The phenomenon is so infrequent that not a single scientifically confirmed video of it even exists, though most scientists accept its existence because reports of it extend all the way back to Ancient Greece. Also supportive is that a majority of the reports that scientists do have tell a rather consistent tale, instead of varying dramatically, as would be expected if this form of lightning were merely a misidentification of more common atmospheric phenomena. When details vary too widely from the most common reports, it is likely a misidentification, wishful thinking, or fraud. It is plausible, however, that so-called ball lightning is merely an positive afterimage left on the eye in the wake of a lightning flash.
A newspaper in 1960 conducted an informal poll and found that 5% of respondents claimed to have witnessed ball lightning, though the true figure is probably much lower. If a relatively large number of people truly witnessed this type of lightning regularly, there would likely be video footage of it. Nevertheless, reports continue to come in, and it is sometimes regarded as a UFO — an unidentified flying object — something in the sky that cannot be readily identified.

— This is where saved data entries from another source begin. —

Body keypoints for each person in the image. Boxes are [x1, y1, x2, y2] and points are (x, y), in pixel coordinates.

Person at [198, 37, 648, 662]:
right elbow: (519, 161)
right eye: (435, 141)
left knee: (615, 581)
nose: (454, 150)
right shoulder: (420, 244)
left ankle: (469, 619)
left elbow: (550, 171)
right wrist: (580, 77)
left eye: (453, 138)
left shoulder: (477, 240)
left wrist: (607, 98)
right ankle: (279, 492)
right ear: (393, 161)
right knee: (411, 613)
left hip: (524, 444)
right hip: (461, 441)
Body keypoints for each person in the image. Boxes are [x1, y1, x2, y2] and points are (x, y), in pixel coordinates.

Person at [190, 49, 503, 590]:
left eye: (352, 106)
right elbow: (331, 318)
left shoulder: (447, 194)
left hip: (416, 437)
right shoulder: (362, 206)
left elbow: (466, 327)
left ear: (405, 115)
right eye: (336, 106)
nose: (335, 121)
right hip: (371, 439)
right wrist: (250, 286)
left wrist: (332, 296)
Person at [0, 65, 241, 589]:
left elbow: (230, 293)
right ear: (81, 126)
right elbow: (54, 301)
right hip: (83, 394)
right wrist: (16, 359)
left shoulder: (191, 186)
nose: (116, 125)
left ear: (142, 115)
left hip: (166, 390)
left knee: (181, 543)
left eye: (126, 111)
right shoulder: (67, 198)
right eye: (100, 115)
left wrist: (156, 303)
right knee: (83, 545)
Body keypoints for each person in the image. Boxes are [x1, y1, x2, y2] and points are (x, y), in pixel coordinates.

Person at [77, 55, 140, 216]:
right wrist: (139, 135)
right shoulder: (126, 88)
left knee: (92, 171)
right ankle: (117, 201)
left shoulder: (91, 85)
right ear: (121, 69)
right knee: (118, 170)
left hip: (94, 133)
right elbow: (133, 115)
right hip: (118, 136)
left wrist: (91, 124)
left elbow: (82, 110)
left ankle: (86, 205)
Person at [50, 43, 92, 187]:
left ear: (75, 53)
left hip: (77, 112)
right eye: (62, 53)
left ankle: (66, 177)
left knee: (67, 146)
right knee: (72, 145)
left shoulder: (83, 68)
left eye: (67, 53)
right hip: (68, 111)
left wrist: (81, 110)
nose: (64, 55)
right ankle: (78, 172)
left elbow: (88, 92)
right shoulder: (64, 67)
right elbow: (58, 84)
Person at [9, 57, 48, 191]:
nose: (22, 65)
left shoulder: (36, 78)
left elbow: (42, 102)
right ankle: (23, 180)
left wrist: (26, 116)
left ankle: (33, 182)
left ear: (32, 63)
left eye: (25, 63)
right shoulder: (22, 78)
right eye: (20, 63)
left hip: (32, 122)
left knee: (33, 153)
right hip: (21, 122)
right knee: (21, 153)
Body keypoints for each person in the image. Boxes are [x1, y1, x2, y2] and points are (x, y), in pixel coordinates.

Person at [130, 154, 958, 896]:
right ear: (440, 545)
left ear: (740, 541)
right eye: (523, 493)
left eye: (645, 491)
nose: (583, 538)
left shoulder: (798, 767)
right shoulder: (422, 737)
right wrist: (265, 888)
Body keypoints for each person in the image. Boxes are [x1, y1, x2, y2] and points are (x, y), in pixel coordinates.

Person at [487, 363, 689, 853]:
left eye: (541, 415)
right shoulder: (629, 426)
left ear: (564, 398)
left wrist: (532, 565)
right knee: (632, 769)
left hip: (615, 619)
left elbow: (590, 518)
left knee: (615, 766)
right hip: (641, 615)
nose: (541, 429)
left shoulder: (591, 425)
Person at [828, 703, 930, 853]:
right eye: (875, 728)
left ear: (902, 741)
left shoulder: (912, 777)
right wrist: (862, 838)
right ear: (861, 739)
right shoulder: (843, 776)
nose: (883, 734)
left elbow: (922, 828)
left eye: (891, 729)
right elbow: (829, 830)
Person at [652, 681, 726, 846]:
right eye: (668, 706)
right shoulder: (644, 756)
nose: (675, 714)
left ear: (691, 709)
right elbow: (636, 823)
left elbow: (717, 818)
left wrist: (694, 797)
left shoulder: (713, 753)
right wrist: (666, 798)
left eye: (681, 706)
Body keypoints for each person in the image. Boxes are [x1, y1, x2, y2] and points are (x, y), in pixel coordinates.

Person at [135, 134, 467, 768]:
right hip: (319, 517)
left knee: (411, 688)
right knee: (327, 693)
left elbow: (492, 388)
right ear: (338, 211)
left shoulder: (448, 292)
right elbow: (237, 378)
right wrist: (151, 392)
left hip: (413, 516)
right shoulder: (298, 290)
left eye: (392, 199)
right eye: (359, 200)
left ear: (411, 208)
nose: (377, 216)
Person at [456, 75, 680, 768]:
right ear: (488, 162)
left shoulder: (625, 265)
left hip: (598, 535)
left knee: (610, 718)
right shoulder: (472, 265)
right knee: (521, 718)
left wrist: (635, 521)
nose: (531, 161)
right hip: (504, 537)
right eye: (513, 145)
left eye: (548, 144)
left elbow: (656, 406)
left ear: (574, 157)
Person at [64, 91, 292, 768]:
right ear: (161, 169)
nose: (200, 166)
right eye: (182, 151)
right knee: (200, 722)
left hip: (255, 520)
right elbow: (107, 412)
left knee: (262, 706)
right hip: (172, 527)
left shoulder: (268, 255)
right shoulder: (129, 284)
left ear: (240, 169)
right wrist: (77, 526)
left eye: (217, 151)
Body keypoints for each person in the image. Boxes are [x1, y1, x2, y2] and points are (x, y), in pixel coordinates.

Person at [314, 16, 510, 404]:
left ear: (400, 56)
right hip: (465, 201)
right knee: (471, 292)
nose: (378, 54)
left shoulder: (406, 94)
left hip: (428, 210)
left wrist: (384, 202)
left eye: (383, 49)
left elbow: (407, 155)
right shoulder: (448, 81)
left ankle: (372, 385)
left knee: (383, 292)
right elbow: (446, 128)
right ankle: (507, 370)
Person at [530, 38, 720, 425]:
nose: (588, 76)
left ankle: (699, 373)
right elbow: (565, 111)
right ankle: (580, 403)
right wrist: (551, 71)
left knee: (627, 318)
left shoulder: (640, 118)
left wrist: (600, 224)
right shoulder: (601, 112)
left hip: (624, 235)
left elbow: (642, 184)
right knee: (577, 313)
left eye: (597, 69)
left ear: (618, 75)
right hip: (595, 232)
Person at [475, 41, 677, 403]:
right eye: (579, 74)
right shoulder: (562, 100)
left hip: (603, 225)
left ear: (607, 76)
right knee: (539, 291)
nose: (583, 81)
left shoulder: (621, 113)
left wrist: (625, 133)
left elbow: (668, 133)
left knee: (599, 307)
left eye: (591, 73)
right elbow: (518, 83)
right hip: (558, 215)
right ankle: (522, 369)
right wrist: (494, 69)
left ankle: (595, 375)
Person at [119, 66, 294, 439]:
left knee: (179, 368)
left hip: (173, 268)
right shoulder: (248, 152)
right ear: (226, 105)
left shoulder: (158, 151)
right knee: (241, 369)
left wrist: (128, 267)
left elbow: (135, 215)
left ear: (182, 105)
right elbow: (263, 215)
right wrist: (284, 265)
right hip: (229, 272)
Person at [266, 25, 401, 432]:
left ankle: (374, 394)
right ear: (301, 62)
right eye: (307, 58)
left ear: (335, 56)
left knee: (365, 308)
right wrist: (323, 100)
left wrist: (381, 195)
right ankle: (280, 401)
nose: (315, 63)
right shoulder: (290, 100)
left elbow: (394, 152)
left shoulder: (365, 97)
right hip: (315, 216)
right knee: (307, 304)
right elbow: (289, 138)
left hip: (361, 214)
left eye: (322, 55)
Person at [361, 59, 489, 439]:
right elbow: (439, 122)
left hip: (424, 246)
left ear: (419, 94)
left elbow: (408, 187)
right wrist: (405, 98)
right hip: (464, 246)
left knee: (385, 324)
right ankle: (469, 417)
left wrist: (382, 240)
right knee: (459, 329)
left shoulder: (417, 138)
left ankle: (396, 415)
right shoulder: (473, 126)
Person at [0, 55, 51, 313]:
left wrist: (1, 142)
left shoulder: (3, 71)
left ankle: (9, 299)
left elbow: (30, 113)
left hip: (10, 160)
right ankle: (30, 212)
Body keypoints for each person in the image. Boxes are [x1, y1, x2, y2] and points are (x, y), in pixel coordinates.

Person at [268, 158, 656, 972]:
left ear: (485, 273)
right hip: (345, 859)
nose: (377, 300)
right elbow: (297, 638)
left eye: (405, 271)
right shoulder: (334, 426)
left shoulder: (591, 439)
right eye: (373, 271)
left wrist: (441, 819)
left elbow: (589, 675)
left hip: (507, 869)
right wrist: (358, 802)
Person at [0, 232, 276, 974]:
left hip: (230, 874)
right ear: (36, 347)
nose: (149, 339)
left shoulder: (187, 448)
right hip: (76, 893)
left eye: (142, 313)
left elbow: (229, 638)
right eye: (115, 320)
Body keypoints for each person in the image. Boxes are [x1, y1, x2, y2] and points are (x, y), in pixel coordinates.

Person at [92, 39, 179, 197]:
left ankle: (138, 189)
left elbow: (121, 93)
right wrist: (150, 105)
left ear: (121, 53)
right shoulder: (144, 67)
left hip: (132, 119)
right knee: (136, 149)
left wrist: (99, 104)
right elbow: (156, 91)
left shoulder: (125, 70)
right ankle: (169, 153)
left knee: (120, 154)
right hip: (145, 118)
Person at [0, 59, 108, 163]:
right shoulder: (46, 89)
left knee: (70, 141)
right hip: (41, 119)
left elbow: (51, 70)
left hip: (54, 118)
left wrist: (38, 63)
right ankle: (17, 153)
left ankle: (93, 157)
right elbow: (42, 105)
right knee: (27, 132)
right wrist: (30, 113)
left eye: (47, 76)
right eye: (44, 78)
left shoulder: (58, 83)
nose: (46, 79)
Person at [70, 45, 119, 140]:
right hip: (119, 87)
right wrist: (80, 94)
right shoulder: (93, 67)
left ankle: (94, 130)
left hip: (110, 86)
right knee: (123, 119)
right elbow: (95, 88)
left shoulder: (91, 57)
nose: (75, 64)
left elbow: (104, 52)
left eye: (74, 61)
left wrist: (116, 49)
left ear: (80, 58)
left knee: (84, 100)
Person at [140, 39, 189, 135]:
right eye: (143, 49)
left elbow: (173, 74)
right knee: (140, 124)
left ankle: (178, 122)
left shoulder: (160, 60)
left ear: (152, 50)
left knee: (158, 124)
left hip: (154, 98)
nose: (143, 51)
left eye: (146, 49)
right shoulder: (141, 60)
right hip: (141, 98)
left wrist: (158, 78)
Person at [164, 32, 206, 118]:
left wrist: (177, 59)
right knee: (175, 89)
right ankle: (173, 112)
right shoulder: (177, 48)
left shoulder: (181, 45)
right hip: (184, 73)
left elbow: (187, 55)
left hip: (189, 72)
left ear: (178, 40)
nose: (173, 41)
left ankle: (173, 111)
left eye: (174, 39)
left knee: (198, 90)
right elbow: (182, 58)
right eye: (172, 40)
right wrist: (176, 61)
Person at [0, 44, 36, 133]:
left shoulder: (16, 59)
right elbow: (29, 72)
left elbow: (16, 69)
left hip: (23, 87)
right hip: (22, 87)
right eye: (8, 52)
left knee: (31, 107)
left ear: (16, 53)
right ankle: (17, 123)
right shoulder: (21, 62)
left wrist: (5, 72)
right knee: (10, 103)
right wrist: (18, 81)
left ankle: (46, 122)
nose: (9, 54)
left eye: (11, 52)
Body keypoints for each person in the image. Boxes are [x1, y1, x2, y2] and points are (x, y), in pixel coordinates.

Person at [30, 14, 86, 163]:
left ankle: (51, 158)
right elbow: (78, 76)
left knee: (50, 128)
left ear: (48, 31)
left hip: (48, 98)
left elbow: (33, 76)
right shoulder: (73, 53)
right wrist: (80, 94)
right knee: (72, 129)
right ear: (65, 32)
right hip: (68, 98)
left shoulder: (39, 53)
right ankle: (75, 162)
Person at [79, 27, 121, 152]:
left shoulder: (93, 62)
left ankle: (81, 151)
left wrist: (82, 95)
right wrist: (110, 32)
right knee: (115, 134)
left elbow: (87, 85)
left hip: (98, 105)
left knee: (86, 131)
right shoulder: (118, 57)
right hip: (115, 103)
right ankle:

The current prevailing physical theory for ball lightning is the atmospheric maser theory. Large clouds of charged water molecules are put into an excited state by electrical activity, briefly causing light amplification by stimulated emission of radiation, or the laser effect. Before this can be confirmed as the true cause, however, it must be replicated in a laboratory first, which has not yet occurred. There may come a day when scientists can be sure that this lightning is a real phenomenon, but unfortunately for the enthusiasts, that day is not here yet.